Most computer systems deal with information. They are in charge of storing and processing data.
Since a single machine's performance can only be scaled to a certain point, we need more than one machine to handle the amount of data we get today.
One computer won't be able to handle all of your requests.

With multiple machines, we'll be able to store and process data more efficiently by splitting them up.

Availability

Most services need to be available 24 hours a day, 7 days a week, which is a big challenge. Any time, a single machine can break down.
If your service goes down, you'll lose money right away.
If you store all of your data on a single machine, and that machine crashes, you lose all of your data.

To be highly available, we need multiple machines so that if one fails, we can quickly switch to another.

Difficulties Designing Distributed Systems

Network Asynchrony

Communication networks have a property called asynchrony, which says that there is no way to know how long it will take to transfer an event from one machine to another. Sometimes things can occur out of order.
This makes it hard to build systems that are spread out.

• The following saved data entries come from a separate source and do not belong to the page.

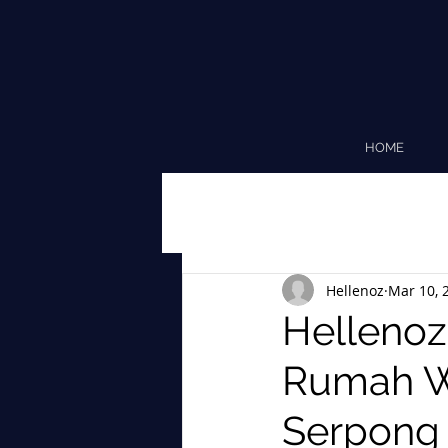
HOME
Hellenoz
Mar 10, 
Helleno
Rumah W
Serpong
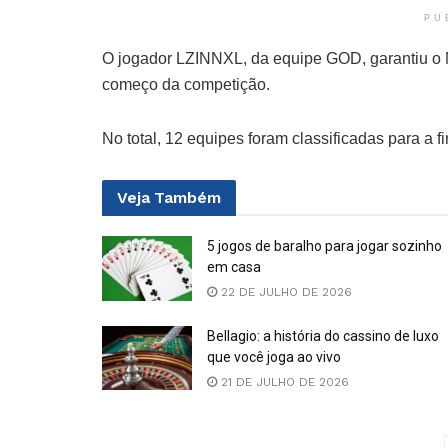
PU
O jogador LZINNXL, da equipe GOD, garantiu o M
começo da competição.
No total, 12 equipes foram classificadas para a f
Veja
Também
5 jogos de baralho para jogar sozinho
em casa
22 DE JULHO DE 2026
Bellagio: a história do cassino de luxo
que você joga ao vivo
21 DE JULHO DE 2026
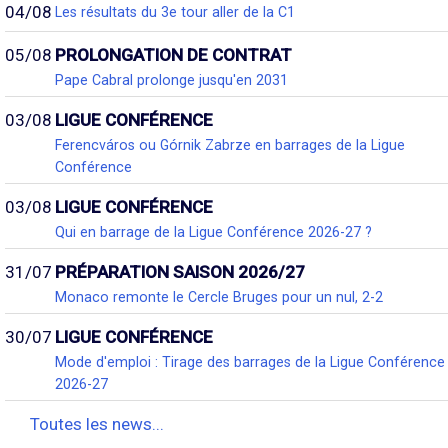
04/08
Les résultats du 3e tour aller de la C1
05/08
PROLONGATION DE CONTRAT
Pape Cabral prolonge jusqu'en 2031
03/08
LIGUE CONFÉRENCE
Ferencváros ou Górnik Zabrze en barrages de la Ligue
Conférence
03/08
LIGUE CONFÉRENCE
Qui en barrage de la Ligue Conférence 2026-27 ?
31/07
PRÉPARATION SAISON 2026/27
Monaco remonte le Cercle Bruges pour un nul, 2-2
30/07
LIGUE CONFÉRENCE
Mode d'emploi : Tirage des barrages de la Ligue Conférence
2026-27
Toutes les news...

To understand better, let's take an example.
Let's say a user disliked a post on a social media site, but then realised they meant to like it and changed their vote.
Since the network is asynchronous, it's possible that the like was received and processed first.
The real goal was for the post to be liked, but since the messages were sent out of order and the dislike was the second message sent, the system marked the post as disliked.

Partial Failures

Failure of some components of your system is called "partial failure." If the application doesn't take this into account, it could lead to bad results.

For example, let's say you have multiple machines where your users' data is spread out, and you lose connection with one of them. Users whose data was stored on that machine will have to wait for it to come back up.

It also makes things much more complicated when we need to do atomic transactions while some nodes are down.

Concurrency

Concurrency is the ability to do more than one computation at a time, possibly on a single data set. This makes things more complicated because the two computations can mess with each other and cause bad results.

Measuring Correctness

How do we know that a system is correct or working as it should?
There are two main factors that determine whether a system is right or wrong:

Safety

A safety property says that something in the system must never happen.

If we think of a bicycle as a system, for example, the safety property says that the wheel must always be attached to the bike when it is running. If the wheel is taken off the cycle while it is running, bad things can happen.

Liveliness

A liveliness property defines something that must eventually occur in a system.

In the case of a bicycle system, the liveliness might mean that the bike should move when pedalled. The cycle should stop when breaks are applied.